ANN ARBOR, Mich. Head and neck cancer patients who smoked, drank, didn't exercise or didn't eat enough fruit when they were diagnosed had worse survival outcomes than those with better health habits, according to a new study from the University of Michigan Comprehensive Cancer Center.
"While there has been a recent emphasis on biomarkers and genes that might be linked to cancer survival, the health habits a person has at diagnosis play a major role in his or her survival," says study author Sonia Duffy, Ph.D., R.N., associate professor of nursing at the U-M School of Nursing, research assistant professor of otolaryngology at the U-M Medical School, and research scientist at the VA Ann Arbor Healthcare System.
Each of the factors was independently associated with survival. Results of the study appear online in the Journal of Clinical Oncology.
The researchers surveyed 504 head and neck cancer patients about five health behaviors: smoking, alcohol use, diet, exercise and sleep. Patients were surveyed every three months for two years then yearly after that.

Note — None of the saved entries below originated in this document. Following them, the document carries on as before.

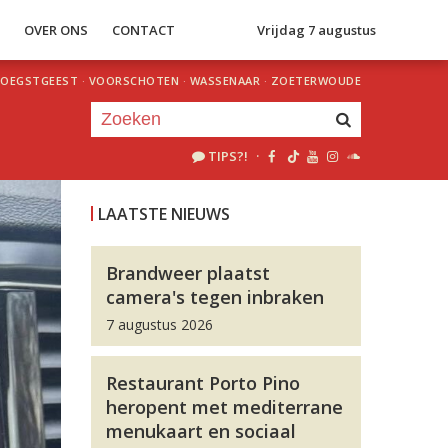
S
OVER ONS
CONTACT
Vrijdag 7 augustus
OEGSTGEEST
·
VOORSCHOTEN
·
WASSENAAR
·
ZOETERWOUDE
TIPS?!
·
Je luistert nu naar
uur 1 van 0
LAATSTE NIEUWS
«
Vorig uur
Volgend uur
»
Brandweer plaatst
camera's tegen inbraken
7 augustus 2026
Restaurant Porto Pino
heropent met mediterrane
menukaart en sociaal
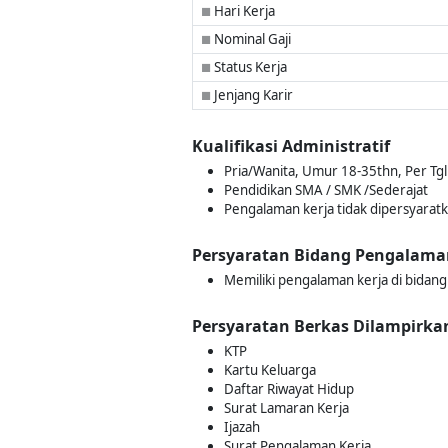
Hari Kerja
■
Nominal Gaji
■
Status Kerja
■
Jenjang Karir
■
Kualifikasi Administratif
Pria/Wanita, Umur 18-35thn, Per Tgl
Pendidikan SMA / SMK /Sederajat
Pengalaman kerja tidak dipersyarat
Persyaratan Bidang Pengalama
Memiliki pengalaman kerja di bidan
Persyaratan Berkas Dilampirka
KTP
Kartu Keluarga
Daftar Riwayat Hidup
Surat Lamaran Kerja
Ijazah
Surat Pengalaman Kerja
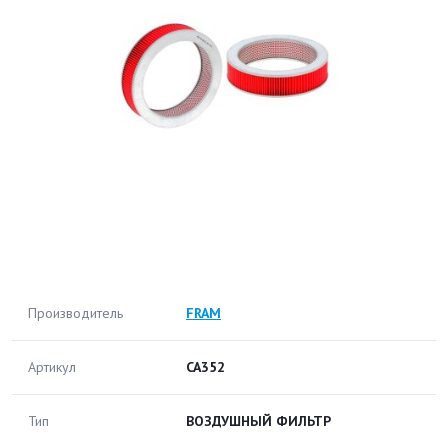
Производитель
FRAM
Артикул
CA352
Тип
ВОЗДУШНЫЙ ФИЛЬТР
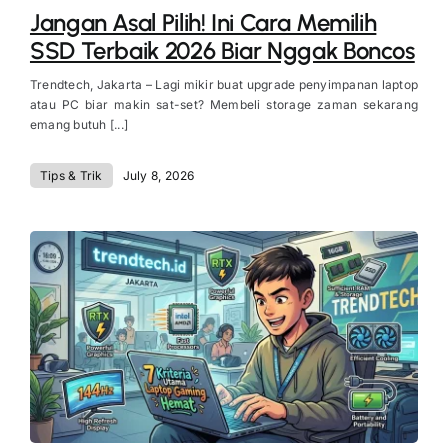
Jangan Asal Pilih! Ini Cara Memilih
SSD Terbaik 2026 Biar Nggak Boncos
Trendtech, Jakarta – Lagi mikir buat upgrade penyimpanan laptop
atau PC biar makin sat-set? Membeli storage zaman sekarang
emang butuh [...]
Tips & Trik
July 8, 2026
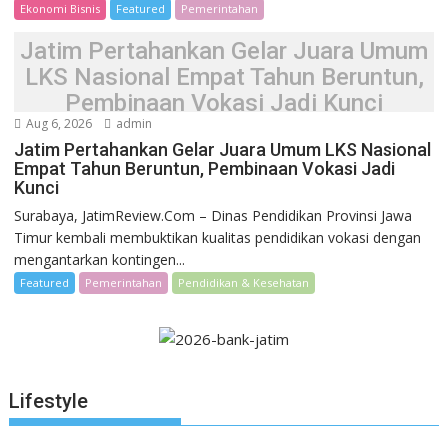
Ekonomi Bisnis
Featured
Pemerintahan
Jatim Pertahankan Gelar Juara Umum
LKS Nasional Empat Tahun Beruntun,
Pembinaan Vokasi Jadi Kunci
Aug 6, 2026
admin
Jatim Pertahankan Gelar Juara Umum LKS Nasional
Empat Tahun Beruntun, Pembinaan Vokasi Jadi
Kunci
Surabaya, JatimReview.Com – Dinas Pendidikan Provinsi Jawa
Timur kembali membuktikan kualitas pendidikan vokasi dengan
mengantarkan kontingen...
Featured
Pemerintahan
Pendidikan & Kesehatan
Lifestyle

Smoking was the biggest predictor of survival, with current smokers having the shortest survival. Problem drinking and low fruit intake were also associated with worse survival, although vegetable intake was not. Lack of exercise also appears to decrease survival.
"Health behaviors are only sporadically addressed in busy oncology clinics where the major focus is on surgery, chemotherapy or radiation. Addressing health behaviors may enhance the survival advantage offered by these treatments," says Duffy, a U-M Cancer Center investigator.
Complicating matters is that many of these health behaviors are inter-related. For example, smokers might also be heavy drinkers, making it more difficult to quit. It's not enough, Duffy points out, to refer someone to a smoking cessation program if alcohol is a major underlying problem.